Re: [PATCH v10 24/27] drivers: firmware: psci: Support CPU hotplug for the hierarchical model

From: Lina Iyer
Date: Thu Nov 29 2018 - 17:31:38 EST


Hi Ulf,

On Thu, Nov 29 2018 at 10:50 -0700, Ulf Hansson wrote:
When the hierarchical CPU topology is used and when a CPU has been put
offline (hotplug), that same CPU prevents its PM domain and thus also
potential master PM domains, from being powered off. This is because genpd
observes the CPU's struct device to remain being active from a runtime PM
point of view.

To deal with this, let's decrease the runtime PM usage count by calling
pm_runtime_put_sync_suspend() of the CPU's struct device when putting it
offline. Consequentially, we must then increase the runtime PM usage for
the CPU, while putting it online again.

Signed-off-by: Ulf Hansson <ulf.hansson@xxxxxxxxxx>
---

Changes in v10:
- Make it work when the hierarchical CPU topology is used, which may be
used both for OSI and PC mode.
- Rework the code to prevent "BUG: sleeping function called from
invalid context".
---
drivers/firmware/psci/psci.c | 20 ++++++++++++++++++++
1 file changed, 20 insertions(+)

diff --git a/drivers/firmware/psci/psci.c b/drivers/firmware/psci/psci.c
index b03bccce0a5d..f62c4963eb62 100644
--- a/drivers/firmware/psci/psci.c
+++ b/drivers/firmware/psci/psci.c
@@ -15,6 +15,7 @@

#include <linux/acpi.h>
#include <linux/arm-smccc.h>
+#include <linux/cpu.h>
#include <linux/cpuidle.h>
#include <linux/errno.h>
#include <linux/linkage.h>
@@ -199,9 +200,20 @@ static int psci_cpu_suspend(u32 state, unsigned long entry_point)

static int psci_cpu_off(u32 state)

__Information supplied__.
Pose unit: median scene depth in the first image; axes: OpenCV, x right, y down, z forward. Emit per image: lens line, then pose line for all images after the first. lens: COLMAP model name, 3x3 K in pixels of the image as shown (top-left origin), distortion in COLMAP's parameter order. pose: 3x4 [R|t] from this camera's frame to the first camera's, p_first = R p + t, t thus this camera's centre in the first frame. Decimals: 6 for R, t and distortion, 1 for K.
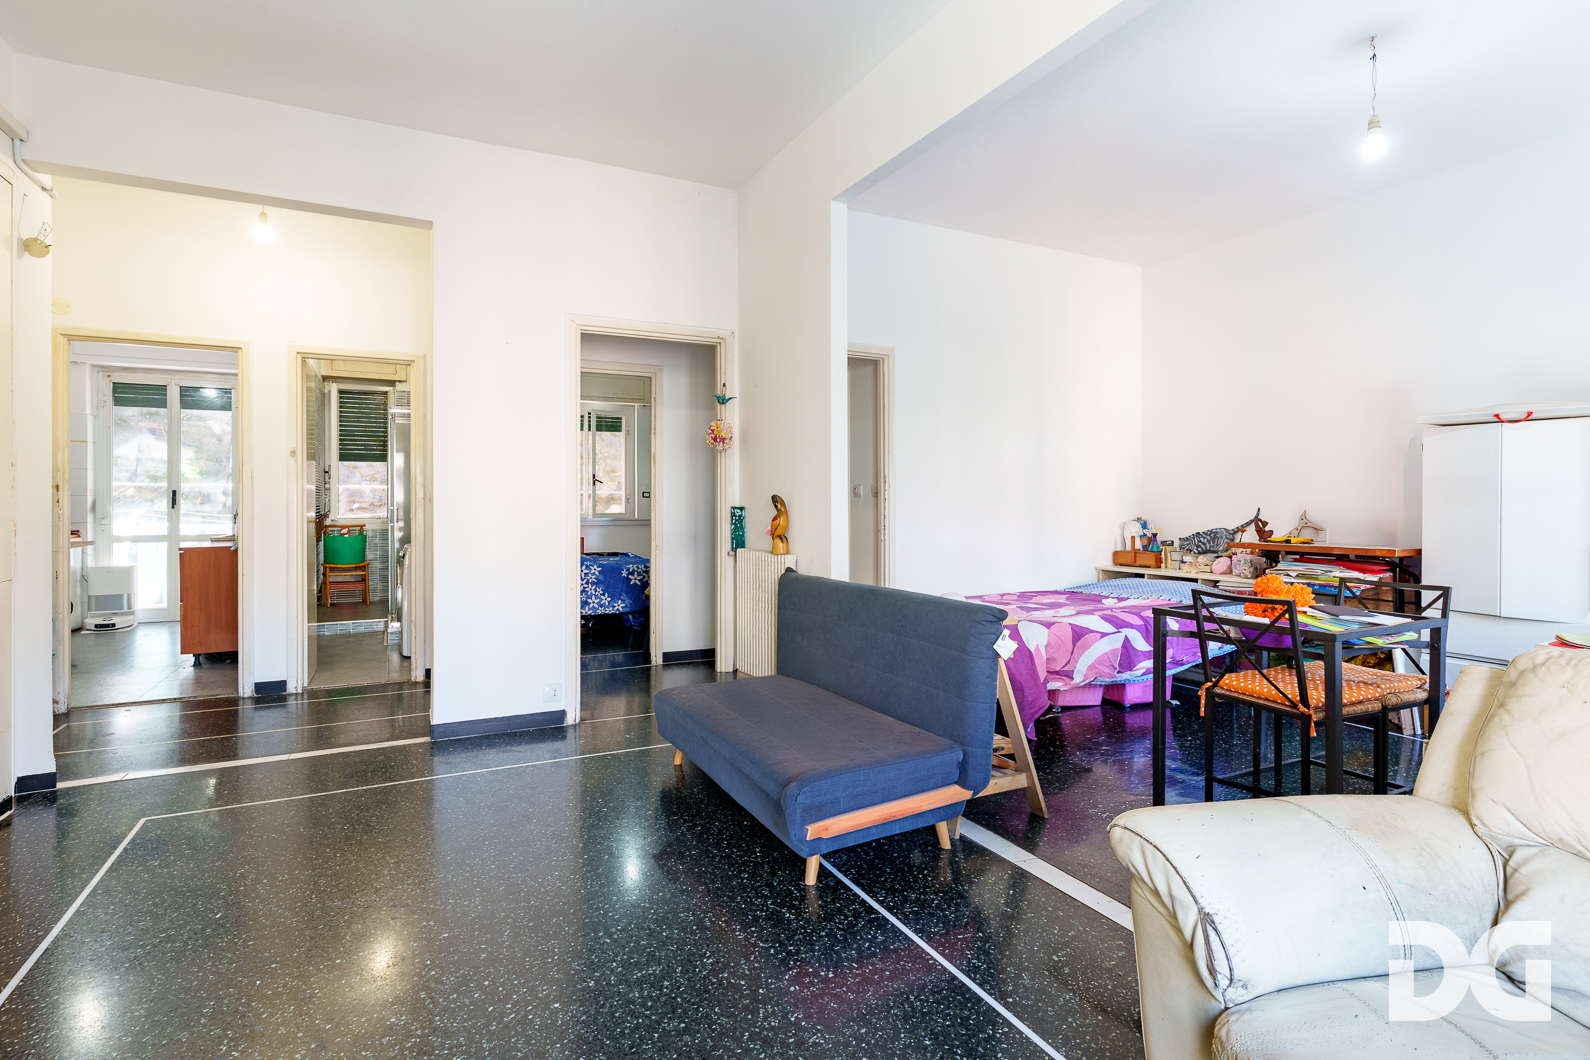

__Using the information__.
A - Decide whether each statement below agrees with the PSCI hotplug patch. Answer yes or no for each, and quote the exact words from the patch that settle it.
(i) The patch touches only one file.
(ii) When a CPU is put offline, the patch raises that CPU's runtime PM usage count.
(iii) One of the v10 changes reworks the code to avoid a sleeping-function bug.
B - In the PSCI hotplug patch, which header include is added to drivers/firmware/psci/psci.c?

__Answers for the tasks__.
A -
(i) Yes: "1 file changed, 20 insertions(+)"
(ii) No: "let's decrease the runtime PM usage count by calling pm_runtime_put_sync_suspend() of the CPU's struct device when putting it offline"
(iii) Yes: "Rework the code to prevent "BUG: sleeping function called from invalid context"."

B - #include <linux/cpu.h>